* Data for this task
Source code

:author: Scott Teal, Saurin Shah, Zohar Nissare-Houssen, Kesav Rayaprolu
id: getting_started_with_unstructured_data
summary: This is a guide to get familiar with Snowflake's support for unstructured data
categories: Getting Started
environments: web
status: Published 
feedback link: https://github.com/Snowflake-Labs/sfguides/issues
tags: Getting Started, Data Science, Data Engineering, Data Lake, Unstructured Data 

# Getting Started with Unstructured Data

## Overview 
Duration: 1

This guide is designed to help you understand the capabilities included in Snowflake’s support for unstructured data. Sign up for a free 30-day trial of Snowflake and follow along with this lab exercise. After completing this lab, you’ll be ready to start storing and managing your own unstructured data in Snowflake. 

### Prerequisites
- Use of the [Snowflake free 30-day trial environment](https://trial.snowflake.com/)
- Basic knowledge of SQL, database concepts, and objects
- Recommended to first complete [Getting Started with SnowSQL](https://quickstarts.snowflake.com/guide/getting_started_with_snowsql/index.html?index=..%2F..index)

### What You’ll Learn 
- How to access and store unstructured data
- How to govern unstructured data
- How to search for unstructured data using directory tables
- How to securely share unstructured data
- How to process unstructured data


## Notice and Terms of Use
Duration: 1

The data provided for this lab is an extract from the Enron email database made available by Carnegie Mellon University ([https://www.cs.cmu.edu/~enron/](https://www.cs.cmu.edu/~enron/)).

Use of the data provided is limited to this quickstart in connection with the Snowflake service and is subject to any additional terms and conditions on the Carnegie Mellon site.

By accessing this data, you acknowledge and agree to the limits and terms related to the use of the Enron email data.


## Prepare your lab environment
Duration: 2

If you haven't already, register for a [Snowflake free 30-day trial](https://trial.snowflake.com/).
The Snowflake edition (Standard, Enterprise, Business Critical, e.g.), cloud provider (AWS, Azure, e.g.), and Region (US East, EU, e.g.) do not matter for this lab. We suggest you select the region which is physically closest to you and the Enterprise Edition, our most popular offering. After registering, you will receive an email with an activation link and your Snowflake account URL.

* Work required
Your task is to extract all of the records exactly.

* Task output
Source code

:author: Scott Teal, Saurin Shah, Zohar Nissare-Houssen, Kesav Rayaprolu
id: getting_started_with_unstructured_data
summary: This is a guide to get familiar with Snowflake's support for unstructured data
categories: Getting Started
environments: web
status: Published 
feedback link: https://github.com/Snowflake-Labs/sfguides/issues
tags: Getting Started, Data Science, Data Engineering, Data Lake, Unstructured Data 

# Getting Started with Unstructured Data

## Overview 
Duration: 1

This guide is designed to help you understand the capabilities included in Snowflake’s support for unstructured data. Sign up for a free 30-day trial of Snowflake and follow along with this lab exercise. After completing this lab, you’ll be ready to start storing and managing your own unstructured data in Snowflake. 

### Prerequisites
- Use of the [Snowflake free 30-day trial environment](https://trial.snowflake.com/)
- Basic knowledge of SQL, database concepts, and objects
- Recommended to first complete [Getting Started with SnowSQL](https://quickstarts.snowflake.com/guide/getting_started_with_snowsql/index.html?index=..%2F..index)

### What You’ll Learn 
- How to access and store unstructured data
- How to govern unstructured data
- How to search for unstructured data using directory tables
- How to securely share unstructured data
- How to process unstructured data


## Notice and Terms of Use
Duration: 1

The data provided for this lab is an extract from the Enron email database made available by Carnegie Mellon University ([https://www.cs.cmu.edu/~enron/](https://www.cs.cmu.edu/~enron/)).

Use of the data provided is limited to this quickstart in connection with the Snowflake service and is subject to any additional terms and conditions on the Carnegie Mellon site.

By accessing this data, you acknowledge and agree to the limits and terms related to the use of the Enron email data.


## Prepare your lab environment
Duration: 2

If you haven't already, register for a [Snowflake free 30-day trial](https://trial.snowflake.com/).
The Snowflake edition (Standard, Enterprise, Business Critical, e.g.), cloud provider (AWS, Azure, e.g.), and Region (US East, EU, e.g.) do not matter for this lab. We suggest you select the region which is physically closest to you and the Enterprise Edition, our most popular offering. After registering, you will receive an email with an activation link and your Snowflake account URL.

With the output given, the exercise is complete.